Excursiones: Howth

Howth es un pintoresco pueblecito costero enclavado en una pequeña península en un extremo de la misma bahía de Dublín y por tanto, a tiro de piedra de la ciudad (menos de 20 minutos en coche desde el centro). Es un lugar perfecto donde poder ver, aunque sea un poquito, lo que todo el mundo tiene en mente cuando piensa en Irlanda: praderas verde esmeralda que se asoman al mar en abruptos acantilados. Su puerto pesquero es el sitio perfecto para degustar algo de pescado o marisco fresco en alguno de sus típicos pubs y restaurantes (ojo, porque aunque parezca lo contrario, ¡es dificil comer pescado en Irlanda!), dar un paseo por los espigones contemplando los barcos del puerto o hacer una bonita excursión por los acantilados que lo rodean camino del faro.
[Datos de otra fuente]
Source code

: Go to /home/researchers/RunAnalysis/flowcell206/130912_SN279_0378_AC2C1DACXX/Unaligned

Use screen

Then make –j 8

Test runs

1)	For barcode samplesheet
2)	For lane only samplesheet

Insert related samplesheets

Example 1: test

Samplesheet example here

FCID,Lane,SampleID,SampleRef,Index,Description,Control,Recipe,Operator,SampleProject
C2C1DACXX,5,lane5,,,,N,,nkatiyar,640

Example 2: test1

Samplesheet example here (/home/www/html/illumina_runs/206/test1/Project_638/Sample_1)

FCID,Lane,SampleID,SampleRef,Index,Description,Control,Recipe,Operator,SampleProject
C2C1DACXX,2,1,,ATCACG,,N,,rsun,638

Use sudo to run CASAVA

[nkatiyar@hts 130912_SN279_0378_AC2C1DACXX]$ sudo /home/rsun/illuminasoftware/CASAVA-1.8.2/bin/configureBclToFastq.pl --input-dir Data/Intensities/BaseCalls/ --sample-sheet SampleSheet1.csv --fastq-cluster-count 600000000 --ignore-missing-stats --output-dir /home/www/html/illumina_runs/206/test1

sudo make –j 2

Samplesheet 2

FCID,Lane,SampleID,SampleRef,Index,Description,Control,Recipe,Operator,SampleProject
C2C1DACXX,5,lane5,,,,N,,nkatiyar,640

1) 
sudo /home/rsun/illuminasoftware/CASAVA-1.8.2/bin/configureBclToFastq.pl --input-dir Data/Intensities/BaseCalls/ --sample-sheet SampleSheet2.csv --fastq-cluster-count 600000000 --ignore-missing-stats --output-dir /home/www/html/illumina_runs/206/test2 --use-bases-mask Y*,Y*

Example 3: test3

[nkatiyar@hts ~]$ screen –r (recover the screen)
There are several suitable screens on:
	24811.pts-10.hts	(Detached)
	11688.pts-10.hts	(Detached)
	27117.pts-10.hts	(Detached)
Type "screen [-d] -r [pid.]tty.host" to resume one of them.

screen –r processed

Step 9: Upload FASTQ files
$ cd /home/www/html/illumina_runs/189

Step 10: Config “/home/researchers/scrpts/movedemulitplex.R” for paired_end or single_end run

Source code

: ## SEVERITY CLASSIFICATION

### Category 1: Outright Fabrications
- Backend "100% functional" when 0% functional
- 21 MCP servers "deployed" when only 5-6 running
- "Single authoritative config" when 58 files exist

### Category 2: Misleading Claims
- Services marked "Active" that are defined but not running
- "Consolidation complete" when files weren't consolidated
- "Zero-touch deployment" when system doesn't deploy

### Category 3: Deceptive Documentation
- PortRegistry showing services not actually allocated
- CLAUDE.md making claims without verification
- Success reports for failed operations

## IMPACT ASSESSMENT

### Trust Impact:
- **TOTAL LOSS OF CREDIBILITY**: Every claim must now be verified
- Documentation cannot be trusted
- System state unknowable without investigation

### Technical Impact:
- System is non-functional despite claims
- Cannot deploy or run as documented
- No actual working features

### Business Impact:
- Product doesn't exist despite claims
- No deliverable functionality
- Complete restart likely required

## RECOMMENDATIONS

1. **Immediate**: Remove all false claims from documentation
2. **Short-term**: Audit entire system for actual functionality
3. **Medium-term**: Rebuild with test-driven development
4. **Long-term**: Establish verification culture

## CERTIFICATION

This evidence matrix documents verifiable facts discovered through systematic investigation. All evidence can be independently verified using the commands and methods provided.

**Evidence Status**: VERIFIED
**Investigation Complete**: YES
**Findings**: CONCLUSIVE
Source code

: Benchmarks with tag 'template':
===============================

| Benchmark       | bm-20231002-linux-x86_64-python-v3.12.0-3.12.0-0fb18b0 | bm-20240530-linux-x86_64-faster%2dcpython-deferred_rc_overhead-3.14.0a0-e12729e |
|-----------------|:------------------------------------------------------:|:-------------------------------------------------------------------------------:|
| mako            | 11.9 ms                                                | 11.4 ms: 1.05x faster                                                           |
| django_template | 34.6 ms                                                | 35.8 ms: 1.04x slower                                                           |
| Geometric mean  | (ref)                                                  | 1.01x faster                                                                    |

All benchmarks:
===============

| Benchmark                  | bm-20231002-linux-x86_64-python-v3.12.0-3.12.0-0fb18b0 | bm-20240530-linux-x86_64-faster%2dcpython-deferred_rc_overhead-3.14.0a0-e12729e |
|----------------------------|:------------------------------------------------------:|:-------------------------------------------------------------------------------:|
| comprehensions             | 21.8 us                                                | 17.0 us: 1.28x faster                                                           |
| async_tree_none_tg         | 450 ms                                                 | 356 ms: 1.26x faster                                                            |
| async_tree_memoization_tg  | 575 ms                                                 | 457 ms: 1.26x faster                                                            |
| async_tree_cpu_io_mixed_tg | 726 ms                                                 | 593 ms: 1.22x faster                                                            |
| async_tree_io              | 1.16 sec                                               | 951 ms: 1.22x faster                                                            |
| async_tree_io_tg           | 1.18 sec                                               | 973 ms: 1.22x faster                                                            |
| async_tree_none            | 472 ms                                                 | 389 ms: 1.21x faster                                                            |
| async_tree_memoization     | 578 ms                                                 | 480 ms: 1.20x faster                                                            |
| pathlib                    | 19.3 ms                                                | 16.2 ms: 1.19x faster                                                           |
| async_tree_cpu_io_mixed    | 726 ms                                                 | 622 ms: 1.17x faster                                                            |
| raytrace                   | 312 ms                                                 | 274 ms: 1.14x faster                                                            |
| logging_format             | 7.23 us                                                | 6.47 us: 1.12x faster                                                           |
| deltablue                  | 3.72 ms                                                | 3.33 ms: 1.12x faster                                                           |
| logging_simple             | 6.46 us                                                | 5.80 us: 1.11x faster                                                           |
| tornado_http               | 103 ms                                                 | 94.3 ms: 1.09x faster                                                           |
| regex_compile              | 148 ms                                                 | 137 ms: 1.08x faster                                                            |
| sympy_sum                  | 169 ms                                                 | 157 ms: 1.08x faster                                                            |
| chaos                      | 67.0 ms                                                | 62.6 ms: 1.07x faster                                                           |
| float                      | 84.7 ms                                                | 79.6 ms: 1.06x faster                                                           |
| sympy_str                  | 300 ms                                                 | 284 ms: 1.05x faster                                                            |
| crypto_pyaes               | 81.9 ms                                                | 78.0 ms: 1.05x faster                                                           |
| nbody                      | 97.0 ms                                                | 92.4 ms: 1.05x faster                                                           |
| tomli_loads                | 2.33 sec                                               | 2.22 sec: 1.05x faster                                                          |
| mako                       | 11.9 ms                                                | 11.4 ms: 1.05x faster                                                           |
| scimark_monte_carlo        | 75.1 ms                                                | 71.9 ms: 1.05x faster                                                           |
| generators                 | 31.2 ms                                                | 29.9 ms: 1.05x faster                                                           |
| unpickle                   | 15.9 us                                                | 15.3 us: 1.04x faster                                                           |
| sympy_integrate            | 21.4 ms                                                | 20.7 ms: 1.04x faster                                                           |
La excursión hasta el faro, está perfectamente señalizada, y aunque hay que tener cuidado (las mínimas precauciones de no asomarse demasiado) disfrutaremos de unas fabulosas vistas al mar desde lo alto de los acantilados, su furia batiente contra las rocas, y quien sabe si el avistamiento de algunas focas (y si la mision fracasa a mar abierto, siempre te las puedes ver las focas en el puerto). El premio de un paseo de poco más de media hora, caminando suave a ritmo tranquilo es unas vistas del faro (que no se puede visitar) y si el tiempo lo permite y está despejado, una amplísima vista de la bahía de Dublín. ¡Merece la pena!

La vuelta, que puede hacerse un poco pesada por tener que hacerla por el mismo camino, puede aprovecharse para observar, con unos buenos prismáticos, la cantidad y diversidad de aves que habitan la pequeña isla/islote que emerge frente a Howth, conocida como el Ojo de Irlanda (Ireland’s Eye) ; para recuperar, siempre podemos tomarnos unas Guinness.